SUPPLIED PASSAGE:
○ ○ ○ ○ ○
Following the January 20, 1891 death of King Kalākaua in San Francisco, his embalmed body arrived at Honolulu Harbor aboard the USS Charleston, draped in black with its ensigns at half mast. His sister Liliʻuokalani was designated his successor.

The Privy Council of State of the Kingdom of Hawaii was a constitutionally-created body purposed to advise and consent to acts made by the monarch. The cabinet ministers were ex-officio members. Other privy counselors were appointed by the monarch according to his (or her) personal wishes. At an emergency meeting of Kalākaua's privy council and justices of the supreme court, they were in accord that Liliʻuokalani be installed as monarch on January 29. She did not wish to discuss affairs of state during the period of mourning, but reluctantly acquiesced, and was given the oath of office by Hawaii Supreme Court Chief Justice Albert Francis Judd. Her husband John Owen Dominis was given the title of Prince Consort.
○ ○ ○ ○ ○
INFORMATION SHOWN:
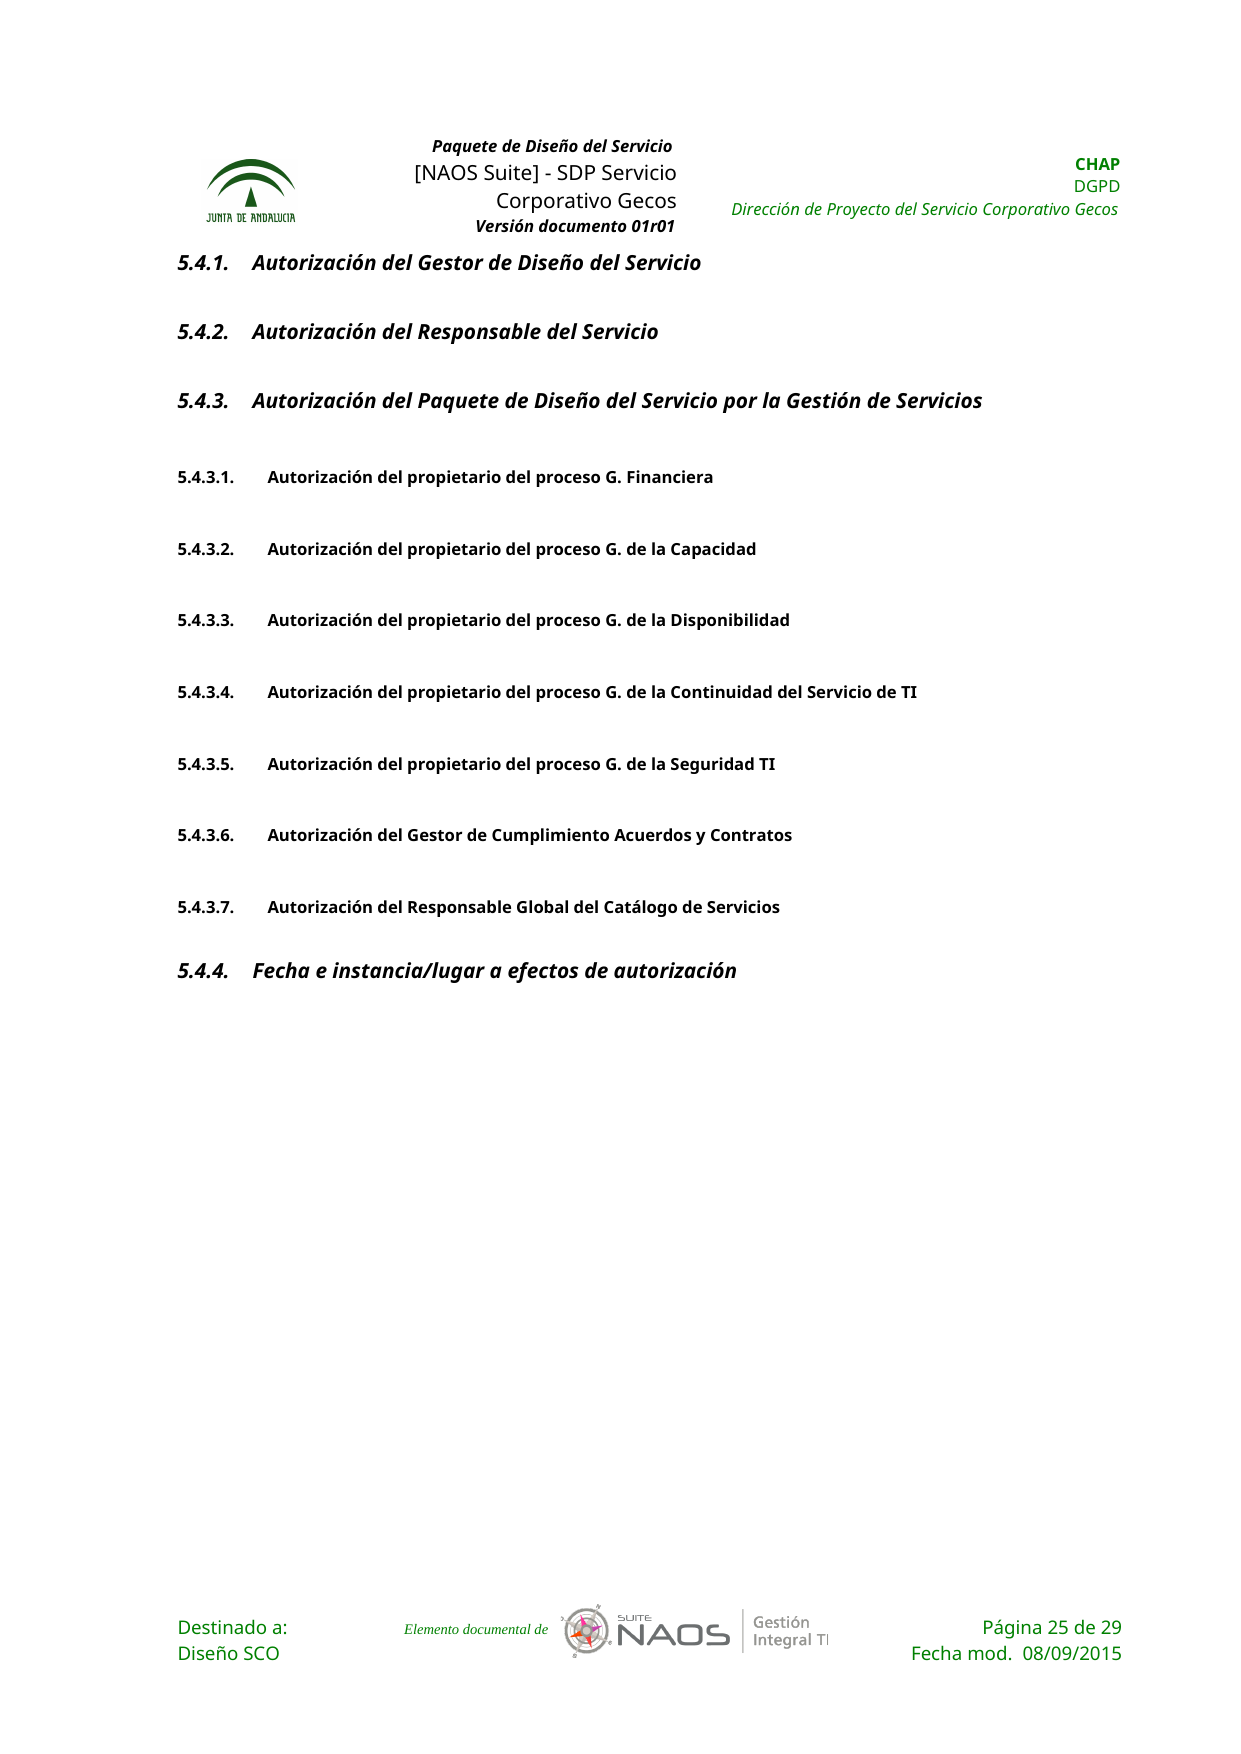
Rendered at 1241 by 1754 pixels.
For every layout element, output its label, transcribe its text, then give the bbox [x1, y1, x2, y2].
○ ○ ○ ○ ○
REQUIREMENTS:
**A)** In the passage on Liliʻuokalani's accession, who gave her the oath of office?
**B)** Write the next part of the passage on Liliʻuokalani's accession, starting right after its last sentence.

RESULTS IN ORDER:
**A)** Hawaii Supreme Court Chief Justice Albert Francis Judd.

**B)**
The 1887 Constitution of the Kingdom of Hawaii had made a key change in regards to the cabinet ministers. The monarch was still empowered to appoint the ministers, but only the legislature, or a voluntary resignation, could remove them from office. After her brother's funeral, the queen demanded the resignations of his ministers, causing a legal challenge when they refused. The case was decided in her favor by the Supreme Court of the kingdom. All four cabinet members submitted their resignations, and three of the four remained on her privy council.

Below is a list of 57 individuals known to have served on the queen's privy council, all citizens and subjects of the kingdom. The advisory body was composed of men who were of Native Hawaiian descent, Euro-American descent, mixed Hawaiian and Euro-American descent, and one member of Asian-Hawaiian descent. They included the insurgents who would play an eventual role in the deposition of the queen, and also the political resistance leaders who would lead the opposition to the overthrow and attempts to annex the Hawaiian Islands to the United States. The meeting dates and the roster of individuals were gleaned from the Minutes of the Privy Council, 1881–1892 and the Hawaiian Registers and Directories for 1891, 1892 and 1893, published in Thomas G. Thrum’s Hawaiian Almanac and Annual. The century-old archived records are often spotty, and should not be considered complete.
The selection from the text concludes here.